---- Stored data
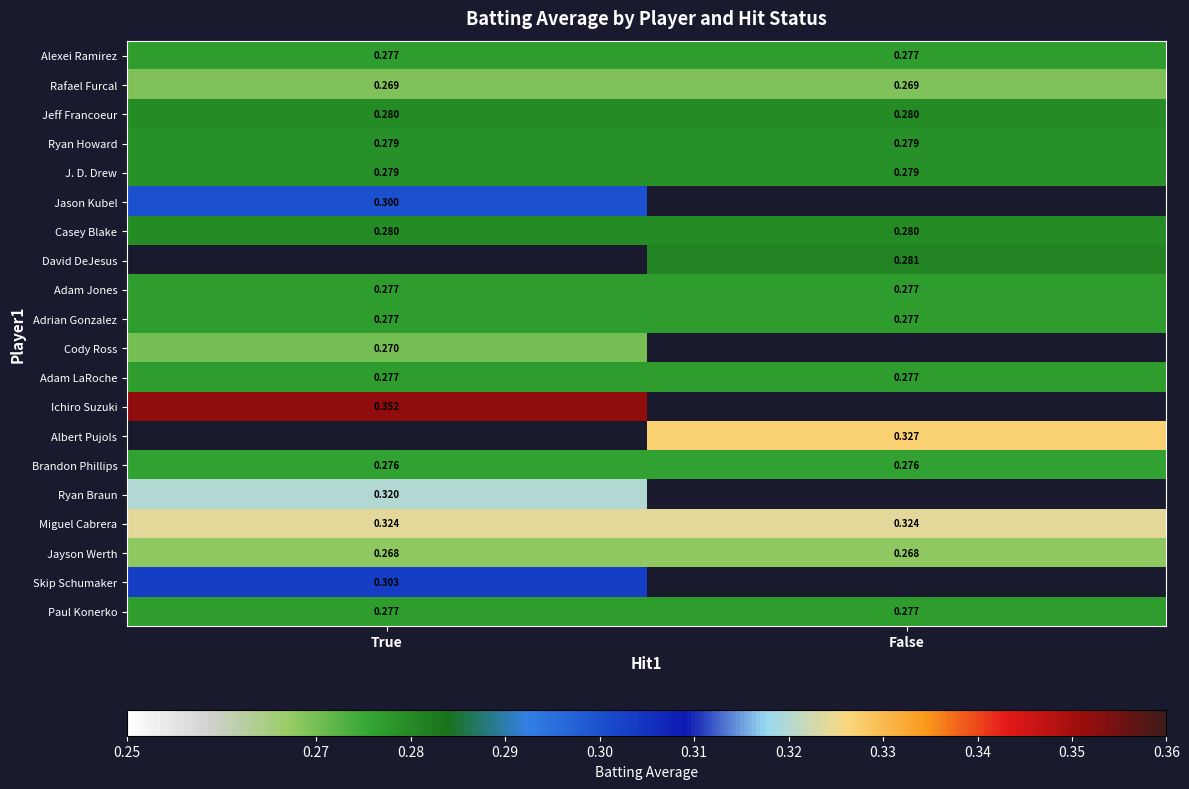

Is the value of Jayson Werth at False greater than the value of Adam Jones at True?

No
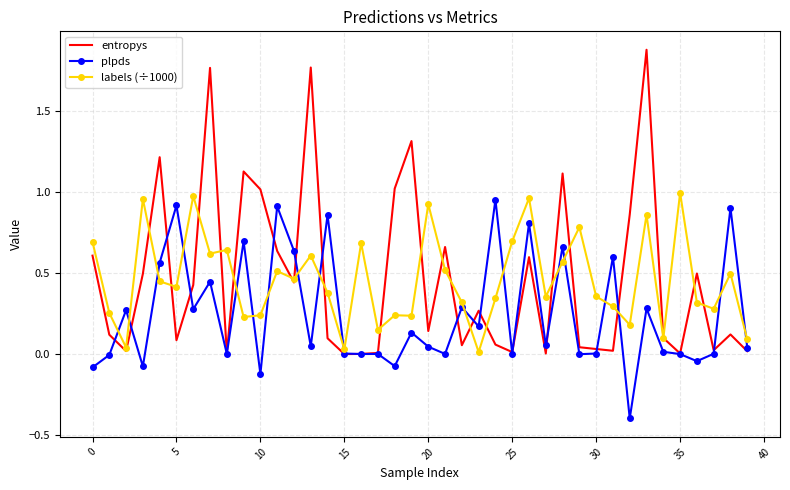

Which series has the largest range (max minus min)?

entropys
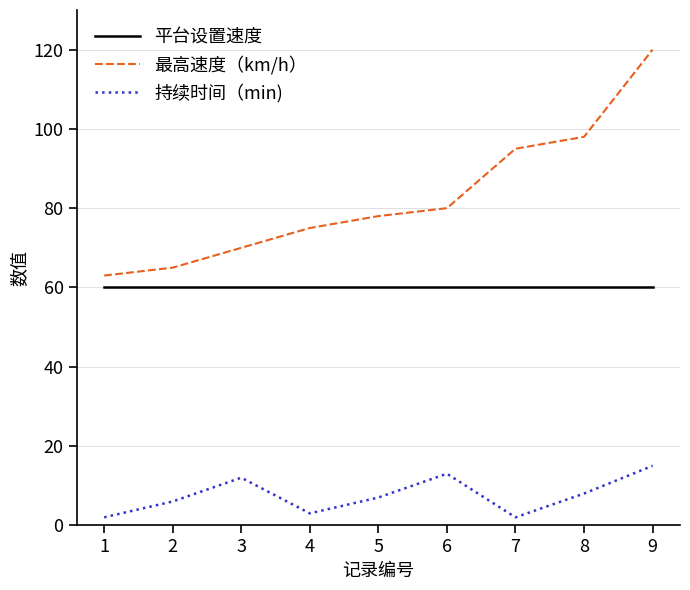

True or false: 平台设置速度 has a value of 26 at 2.

False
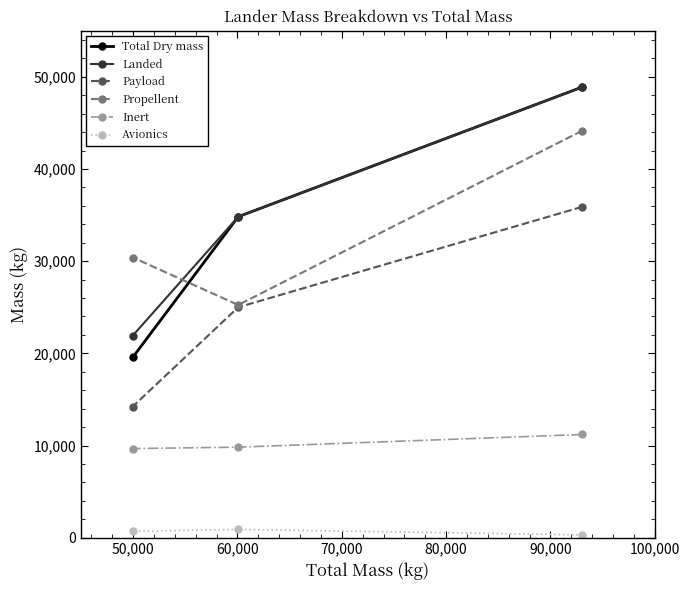

How many lines are shown in the chart?

6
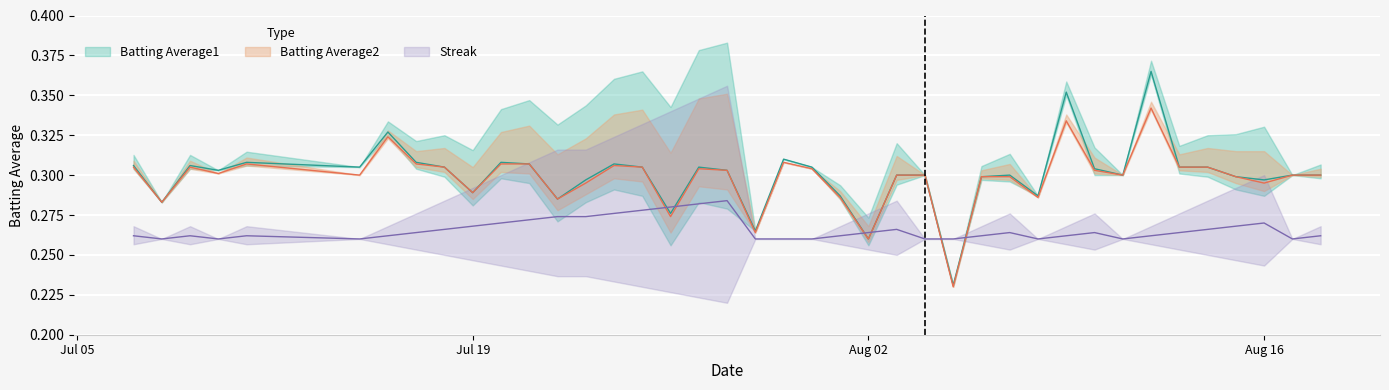

At how many categories does at least one series exceed 0?

40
--------
What needs to be done :: Output everything from the line containing "At how many" down to the end of the entries, unchanged and in order.

Answer section ::
At how many categories does at least one series exceed 0?

40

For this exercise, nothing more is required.